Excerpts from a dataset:
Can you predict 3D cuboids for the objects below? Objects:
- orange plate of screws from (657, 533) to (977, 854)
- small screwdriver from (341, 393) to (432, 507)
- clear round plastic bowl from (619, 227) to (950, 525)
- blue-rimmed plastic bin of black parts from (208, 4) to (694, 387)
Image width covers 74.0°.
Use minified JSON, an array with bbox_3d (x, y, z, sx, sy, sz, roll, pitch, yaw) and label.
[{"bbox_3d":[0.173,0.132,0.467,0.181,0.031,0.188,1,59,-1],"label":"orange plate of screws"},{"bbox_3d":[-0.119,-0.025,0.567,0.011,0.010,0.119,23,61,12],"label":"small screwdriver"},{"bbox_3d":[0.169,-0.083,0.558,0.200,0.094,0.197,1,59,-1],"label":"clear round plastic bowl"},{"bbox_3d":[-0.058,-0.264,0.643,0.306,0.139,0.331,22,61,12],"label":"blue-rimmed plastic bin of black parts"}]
* * *
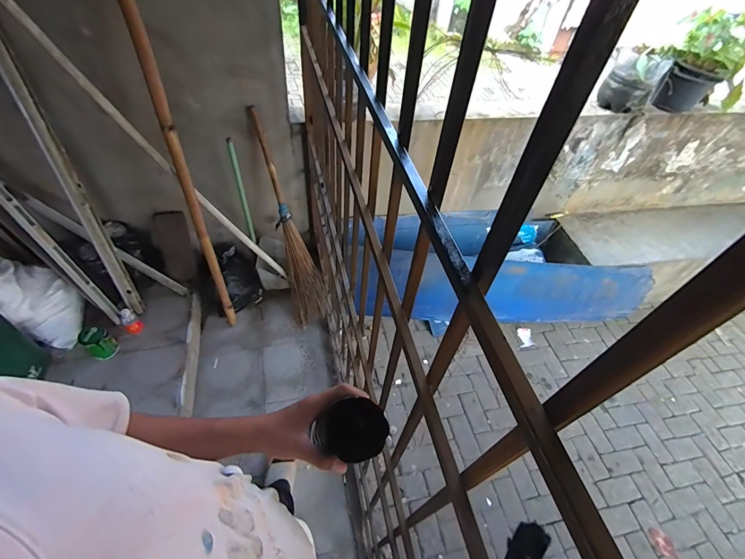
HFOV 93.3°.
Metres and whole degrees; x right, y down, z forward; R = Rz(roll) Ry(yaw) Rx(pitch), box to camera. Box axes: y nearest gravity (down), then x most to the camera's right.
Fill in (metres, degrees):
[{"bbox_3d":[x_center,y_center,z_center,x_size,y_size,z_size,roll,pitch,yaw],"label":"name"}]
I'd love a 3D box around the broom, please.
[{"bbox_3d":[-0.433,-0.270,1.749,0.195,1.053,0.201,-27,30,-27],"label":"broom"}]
--
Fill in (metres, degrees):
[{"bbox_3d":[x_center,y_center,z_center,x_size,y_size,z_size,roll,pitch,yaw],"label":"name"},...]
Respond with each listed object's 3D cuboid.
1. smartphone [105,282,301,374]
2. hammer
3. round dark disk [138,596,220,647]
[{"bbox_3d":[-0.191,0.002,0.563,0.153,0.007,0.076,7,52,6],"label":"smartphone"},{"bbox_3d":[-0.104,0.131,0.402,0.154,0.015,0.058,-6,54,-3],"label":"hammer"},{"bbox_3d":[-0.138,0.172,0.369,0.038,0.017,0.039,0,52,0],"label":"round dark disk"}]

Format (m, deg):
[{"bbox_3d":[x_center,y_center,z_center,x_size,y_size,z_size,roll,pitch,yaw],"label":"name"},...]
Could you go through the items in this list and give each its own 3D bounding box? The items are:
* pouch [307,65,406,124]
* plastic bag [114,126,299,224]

■ WORK INSTRUCTIONS
When the word "each" shows up in a line of the entries, pull that line out.

■ ANSWER SPACE
Respond with each listed object's 3D cuboid.
Could you go through the items in this list and give each its own 3D bounding box? The items are:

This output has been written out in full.